I am not sure how well they hold moisture. This is the first year using them, and we've not made it to the typical Charleston summer temps yet. Last year I had regular hanging plants, and they had to be watered twice a day. This year I plumbed drip irrigation to them from my sprinkler system. I am hoping once every other day will suffice.... But the beauty is that I can simply use my phone to water them via the Rachio controller.


----------



## Topcat (Mar 21, 2017)

Spammage said:


> He was probably a @Topcat.


I see what you did there.


----------



## Topcat (Mar 21, 2017)

RaginCajun said:


> Looks great! Can't wait to put some of that msma to use on my lawn!

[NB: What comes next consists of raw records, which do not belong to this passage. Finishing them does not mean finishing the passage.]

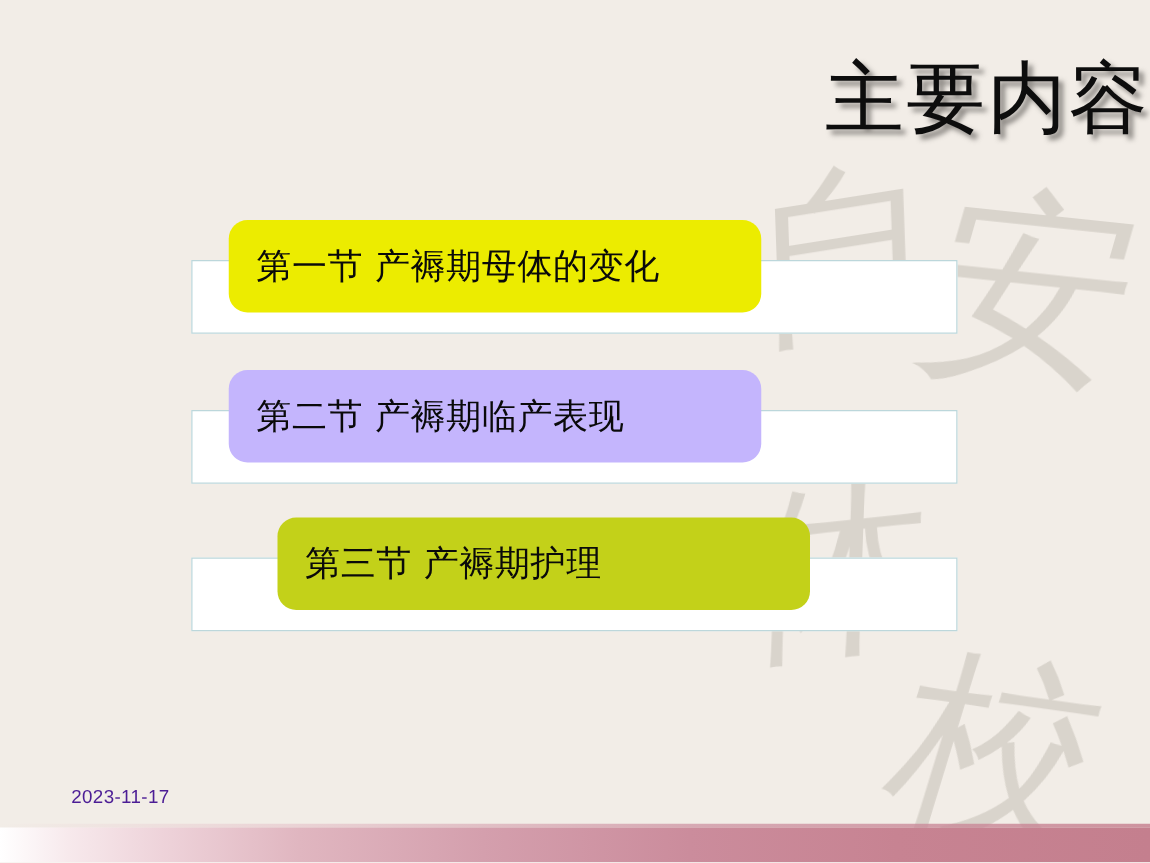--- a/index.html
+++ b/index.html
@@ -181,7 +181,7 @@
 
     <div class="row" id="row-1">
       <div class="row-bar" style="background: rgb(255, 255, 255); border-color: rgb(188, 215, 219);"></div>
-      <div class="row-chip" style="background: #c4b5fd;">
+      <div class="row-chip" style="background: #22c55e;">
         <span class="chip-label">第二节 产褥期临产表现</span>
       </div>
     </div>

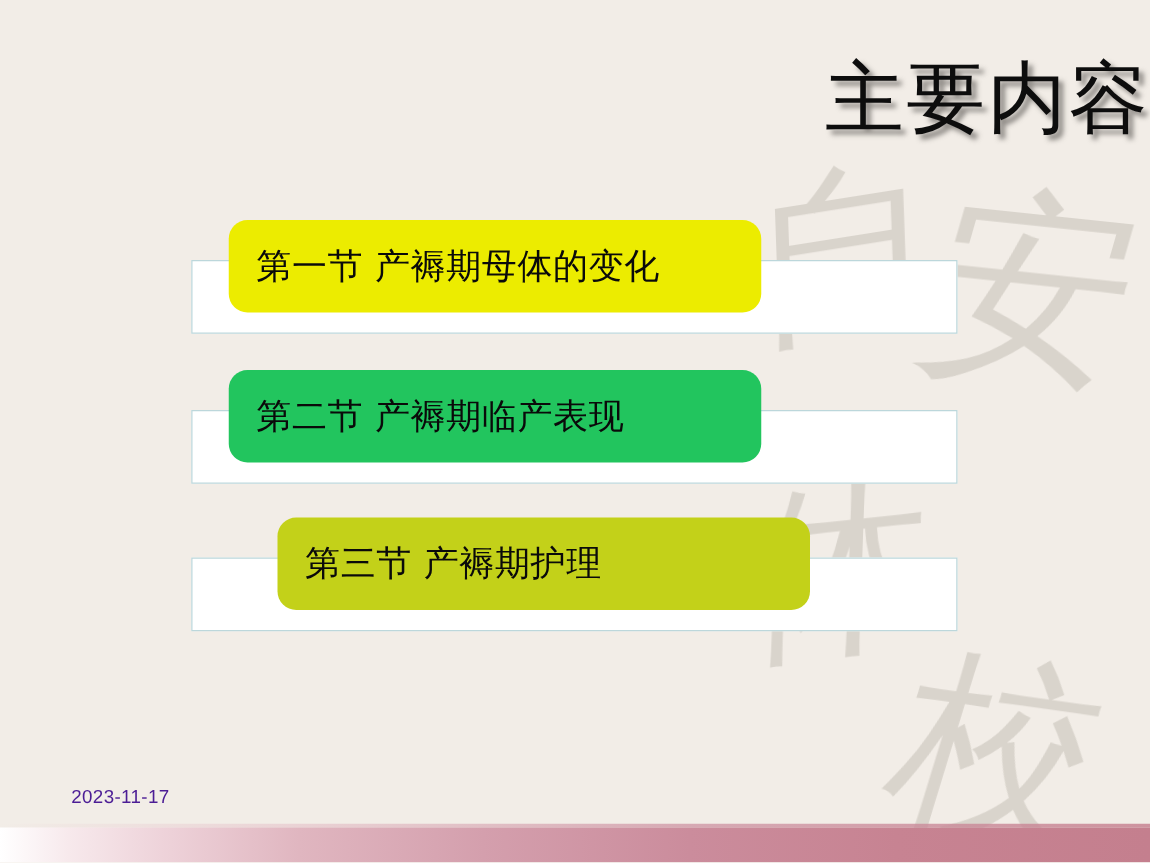--- a/index.html
+++ b/index.html
@@ -117,7 +117,7 @@
     top: 629px;
     font-family: "Liberation Sans", "DejaVu Sans", sans-serif;
     font-size: 15px;
-    color: #4c1d95;
+    color: #0f766e;
     z-index: 3;
     letter-spacing: 0.3px;
   }

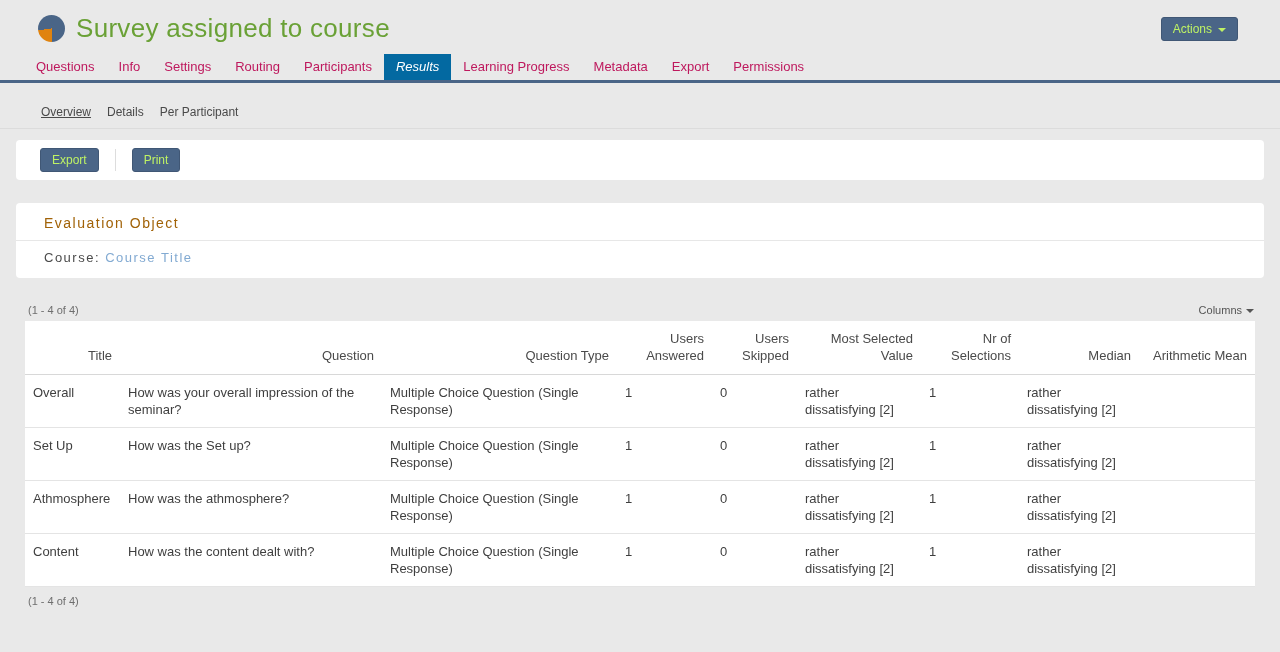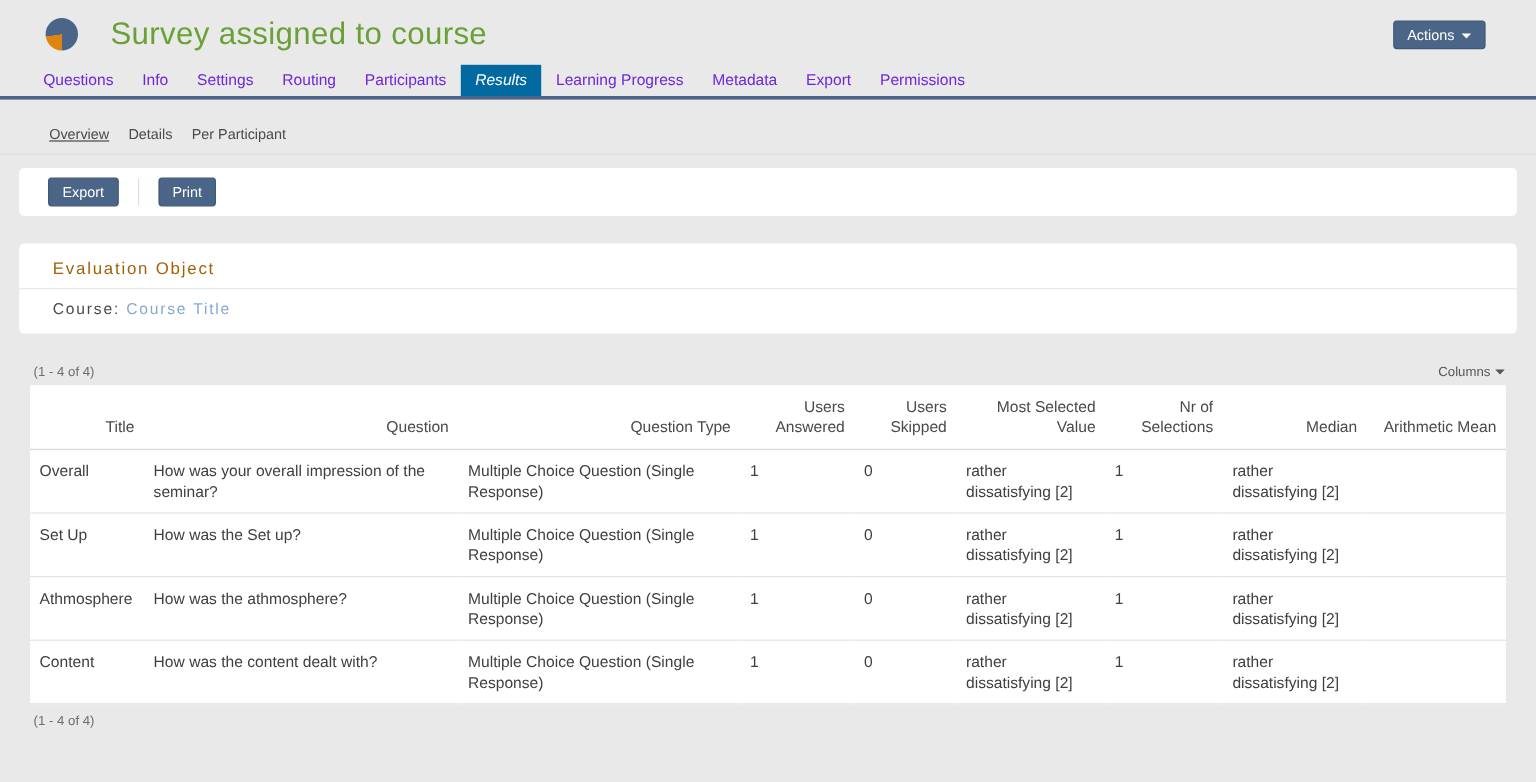--- a/index.html
+++ b/index.html
@@ -13,7 +13,7 @@
   a { text-decoration: none; }
 
   
-  .topbar { display: flex; align-items: center; padding: 13px 42px 8px 38px; gap: 16px; }
+  .topbar { display: flex; align-items: center; padding: 13px 42px 8px 38px; }
   .logo {
     width: 27px; height: 27px; border-radius: 50%; flex: 0 0 auto;
     background: conic-gradient(from 180deg, #e0830f 0deg 82deg, #4a6587 82deg 360deg);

Will hit the post office this afternoon @RaginCajun :thumbup:


----------



## Redland1 (Feb 26, 2018)

Colonel K0rn said:


> Topcat said:
> 
> 
> > Did a quick cut between rain showers. PGR is starting to slow the growth. It's been three Days since I cut and only filled the catcher halfway. I also had to rake what looks like bird guts and feather off the lawn. Looks like a cat had dinner on my lawn last night.
> ...


Try peat moss.


----------



## Topcat (Mar 21, 2017)

A quick cut while the dew was still on the lawn. The PGR is starting to wear off. I had an off color around the perimeter where I overlapped too much I hunk I will halve the dose the next time I put it down.


----------



## Topcat (Mar 21, 2017)

After a solid month of daily rain my lawn was over 3". The ground was so wet that mowing was a very messy affair. We had a few relatively dry days with rain mid-evening over the past couple of weeks so a scalping was in order. I used my Time Master on the lowest setting bagged it, then went over it with the Swardman also on the lowest setting. Now to nurture it back.


----------